The neat part about this is that the credentials necessary to prove you are you are never anywhere but that key-card in your possession. It can't be stolen from the bank's computer system or replayed by a retail clerk. Even if it gets physically stolen, they would need your PIN number to use it.
Also, because this would be mandated and use open standards, no one bank or institution would need to shoulder the costs. Each individual would have to purchase a conforming card only once and be able to use it for all financial transactions.
"...it's not identify "theft," it's identity infringement."
Well, no.
"It's not identity "theft", it's identity fraud."
40 million banking customers have had privledged personal information about them compromised in a
manner that would suggest that "identity fraud" perpetrated against them is likely at a future time.
There are also persons walking around with completely fraudulent identity papers - birth certificate, social security number, drivers license, employment history, credit cards and credit history, etcetera -- this too is identy fraud.
There is a whole spectrum of identity fraud between unauthorized credit card usage and the
"man who never was". It is still fraud. And each and every case of identity fraud should be prosecuted, and prosecuted to the fullest extent of the law. In fact, the law needs to be changed so that ID fraud cannot be "rolled up" into other related charges and pled down. It really needs to be a separate charge, perhaps 2 to 5 years per instance, to be served consecutively with those other charges prosecuted.
Multiple intertwined biometric parameters need to be incorporated into whatever will pass for the RealID Act that was recently signed. The only federal agency that has the expertise to actually protect that data from hackers is the NSA, so it should go into their task list.
First off, I think it's a horrible idea to use SSN as proof of identity. Why reset someone's password with something you can buy on the Internet for $50?

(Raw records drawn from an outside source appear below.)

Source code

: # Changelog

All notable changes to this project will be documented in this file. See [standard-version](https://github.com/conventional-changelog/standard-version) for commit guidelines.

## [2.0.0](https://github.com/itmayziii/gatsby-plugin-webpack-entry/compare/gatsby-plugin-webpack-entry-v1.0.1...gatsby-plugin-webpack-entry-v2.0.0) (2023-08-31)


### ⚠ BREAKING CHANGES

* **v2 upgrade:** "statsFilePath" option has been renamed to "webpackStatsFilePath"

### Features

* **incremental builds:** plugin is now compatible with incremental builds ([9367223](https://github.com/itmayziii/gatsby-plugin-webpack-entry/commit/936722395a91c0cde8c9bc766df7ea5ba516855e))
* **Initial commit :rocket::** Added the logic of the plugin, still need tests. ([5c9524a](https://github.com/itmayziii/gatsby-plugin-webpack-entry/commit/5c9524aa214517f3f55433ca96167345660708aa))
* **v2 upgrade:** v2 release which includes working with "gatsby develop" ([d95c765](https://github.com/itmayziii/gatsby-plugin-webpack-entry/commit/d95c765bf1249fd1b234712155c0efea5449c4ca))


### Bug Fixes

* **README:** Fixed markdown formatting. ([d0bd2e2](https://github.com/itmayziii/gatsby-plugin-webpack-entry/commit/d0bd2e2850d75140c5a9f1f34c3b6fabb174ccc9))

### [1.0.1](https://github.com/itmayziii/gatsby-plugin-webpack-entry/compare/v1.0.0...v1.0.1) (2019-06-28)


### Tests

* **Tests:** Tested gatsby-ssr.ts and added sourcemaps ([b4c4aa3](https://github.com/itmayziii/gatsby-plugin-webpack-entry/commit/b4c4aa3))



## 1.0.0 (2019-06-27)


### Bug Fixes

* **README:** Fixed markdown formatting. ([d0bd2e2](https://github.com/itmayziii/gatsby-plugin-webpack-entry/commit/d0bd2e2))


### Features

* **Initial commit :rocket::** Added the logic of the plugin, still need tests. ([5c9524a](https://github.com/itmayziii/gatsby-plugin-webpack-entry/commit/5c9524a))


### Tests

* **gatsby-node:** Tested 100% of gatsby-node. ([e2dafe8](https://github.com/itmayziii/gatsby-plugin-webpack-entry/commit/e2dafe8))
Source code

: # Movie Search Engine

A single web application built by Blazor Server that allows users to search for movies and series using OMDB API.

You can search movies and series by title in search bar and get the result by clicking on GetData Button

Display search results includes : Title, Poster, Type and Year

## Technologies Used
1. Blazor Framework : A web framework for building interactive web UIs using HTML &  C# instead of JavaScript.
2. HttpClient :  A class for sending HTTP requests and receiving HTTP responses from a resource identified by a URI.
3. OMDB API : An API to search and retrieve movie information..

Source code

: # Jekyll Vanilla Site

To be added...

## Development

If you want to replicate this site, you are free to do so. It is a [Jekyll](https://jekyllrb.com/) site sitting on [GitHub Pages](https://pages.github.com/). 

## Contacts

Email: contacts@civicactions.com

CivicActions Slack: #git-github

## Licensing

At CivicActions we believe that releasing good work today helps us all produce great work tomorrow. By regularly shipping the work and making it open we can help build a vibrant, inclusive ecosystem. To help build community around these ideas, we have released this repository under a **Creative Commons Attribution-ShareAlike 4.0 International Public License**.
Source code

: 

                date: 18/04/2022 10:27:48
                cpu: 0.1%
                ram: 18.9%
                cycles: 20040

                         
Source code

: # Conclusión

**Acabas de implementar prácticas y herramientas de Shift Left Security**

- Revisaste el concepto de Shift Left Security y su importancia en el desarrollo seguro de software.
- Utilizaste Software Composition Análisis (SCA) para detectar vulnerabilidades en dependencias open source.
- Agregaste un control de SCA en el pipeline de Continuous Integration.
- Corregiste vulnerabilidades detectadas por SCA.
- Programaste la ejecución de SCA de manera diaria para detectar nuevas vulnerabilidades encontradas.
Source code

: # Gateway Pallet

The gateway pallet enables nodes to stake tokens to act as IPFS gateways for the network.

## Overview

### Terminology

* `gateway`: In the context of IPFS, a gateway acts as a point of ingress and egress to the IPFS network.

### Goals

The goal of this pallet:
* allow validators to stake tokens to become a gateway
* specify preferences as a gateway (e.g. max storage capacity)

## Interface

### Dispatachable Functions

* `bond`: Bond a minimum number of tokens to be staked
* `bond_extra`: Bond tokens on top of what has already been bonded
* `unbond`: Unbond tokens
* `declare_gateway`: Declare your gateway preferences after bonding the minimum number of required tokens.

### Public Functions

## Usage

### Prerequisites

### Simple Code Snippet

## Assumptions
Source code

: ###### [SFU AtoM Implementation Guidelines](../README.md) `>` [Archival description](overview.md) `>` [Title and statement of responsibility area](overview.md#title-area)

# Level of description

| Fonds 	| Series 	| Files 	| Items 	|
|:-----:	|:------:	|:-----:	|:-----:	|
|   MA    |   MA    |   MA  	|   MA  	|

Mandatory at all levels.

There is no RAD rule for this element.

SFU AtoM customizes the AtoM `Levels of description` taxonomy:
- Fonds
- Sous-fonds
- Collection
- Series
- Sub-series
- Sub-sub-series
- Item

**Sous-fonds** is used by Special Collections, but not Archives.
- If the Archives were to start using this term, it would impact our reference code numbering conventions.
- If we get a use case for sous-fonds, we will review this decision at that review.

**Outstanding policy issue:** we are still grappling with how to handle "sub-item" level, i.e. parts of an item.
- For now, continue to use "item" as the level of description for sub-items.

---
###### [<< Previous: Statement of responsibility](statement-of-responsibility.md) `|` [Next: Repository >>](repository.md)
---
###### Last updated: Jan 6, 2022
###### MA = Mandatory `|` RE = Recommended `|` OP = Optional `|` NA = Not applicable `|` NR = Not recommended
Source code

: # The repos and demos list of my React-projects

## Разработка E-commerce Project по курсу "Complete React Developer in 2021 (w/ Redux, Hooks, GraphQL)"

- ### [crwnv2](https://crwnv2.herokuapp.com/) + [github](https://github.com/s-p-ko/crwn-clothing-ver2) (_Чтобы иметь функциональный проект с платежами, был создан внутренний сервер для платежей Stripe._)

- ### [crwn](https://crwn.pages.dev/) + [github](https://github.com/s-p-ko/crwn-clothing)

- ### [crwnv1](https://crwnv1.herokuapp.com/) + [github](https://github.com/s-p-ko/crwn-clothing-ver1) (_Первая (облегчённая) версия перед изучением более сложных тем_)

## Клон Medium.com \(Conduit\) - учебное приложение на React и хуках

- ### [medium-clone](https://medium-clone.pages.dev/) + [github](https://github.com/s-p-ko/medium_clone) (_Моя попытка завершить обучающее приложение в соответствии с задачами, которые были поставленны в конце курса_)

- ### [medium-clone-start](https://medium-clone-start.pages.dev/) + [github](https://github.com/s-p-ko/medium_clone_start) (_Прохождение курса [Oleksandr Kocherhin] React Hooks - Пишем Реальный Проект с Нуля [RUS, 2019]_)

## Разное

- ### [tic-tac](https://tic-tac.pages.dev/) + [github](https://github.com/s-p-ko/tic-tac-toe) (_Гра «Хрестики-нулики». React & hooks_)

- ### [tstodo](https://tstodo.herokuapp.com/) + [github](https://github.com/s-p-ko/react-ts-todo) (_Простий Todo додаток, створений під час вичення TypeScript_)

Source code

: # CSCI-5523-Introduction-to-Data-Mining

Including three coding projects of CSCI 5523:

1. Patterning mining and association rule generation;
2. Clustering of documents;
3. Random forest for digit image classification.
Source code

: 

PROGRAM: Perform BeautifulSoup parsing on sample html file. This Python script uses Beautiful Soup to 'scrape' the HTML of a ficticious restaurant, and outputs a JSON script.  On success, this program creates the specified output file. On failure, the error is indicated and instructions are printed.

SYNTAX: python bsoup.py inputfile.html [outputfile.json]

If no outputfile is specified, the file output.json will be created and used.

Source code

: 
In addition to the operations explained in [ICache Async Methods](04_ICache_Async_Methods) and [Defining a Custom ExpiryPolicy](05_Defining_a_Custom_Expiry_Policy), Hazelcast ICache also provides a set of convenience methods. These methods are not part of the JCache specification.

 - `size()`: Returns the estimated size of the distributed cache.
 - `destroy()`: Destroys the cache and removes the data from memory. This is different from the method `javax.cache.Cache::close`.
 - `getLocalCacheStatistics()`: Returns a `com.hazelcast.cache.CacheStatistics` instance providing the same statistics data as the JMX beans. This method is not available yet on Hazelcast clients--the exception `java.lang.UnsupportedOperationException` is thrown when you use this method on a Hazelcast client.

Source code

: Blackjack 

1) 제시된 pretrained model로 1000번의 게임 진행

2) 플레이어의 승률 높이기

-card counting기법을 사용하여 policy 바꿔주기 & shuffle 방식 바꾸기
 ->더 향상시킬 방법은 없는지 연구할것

What SSN is good for is a unique number that the person knows that is also common other places. So if I'm 123-45-6789 in one medical database, odds are I'm the same number in another one. When I need to check to see if Person X is really Person Y with a deadly drug allergy in a related database, it's good to have a number that everyone's pretty sure about.
We certainly assign medical record numbers to people, and use that where possible, but the catch is that every clinic and medical system have their own unique medical record numbers. Even if I have access to the data, it's essentially worthless as I can't trust that John Smith in one database is the same John Smith in another.
So while I have concerns about freely sharing financial information between companies, I have different feelings about medical organizations. If my clinic prescribes drugs to me, I sure want my hospital to know what those drugs are. If that information doesn't get passed around, serious medical errors can occur.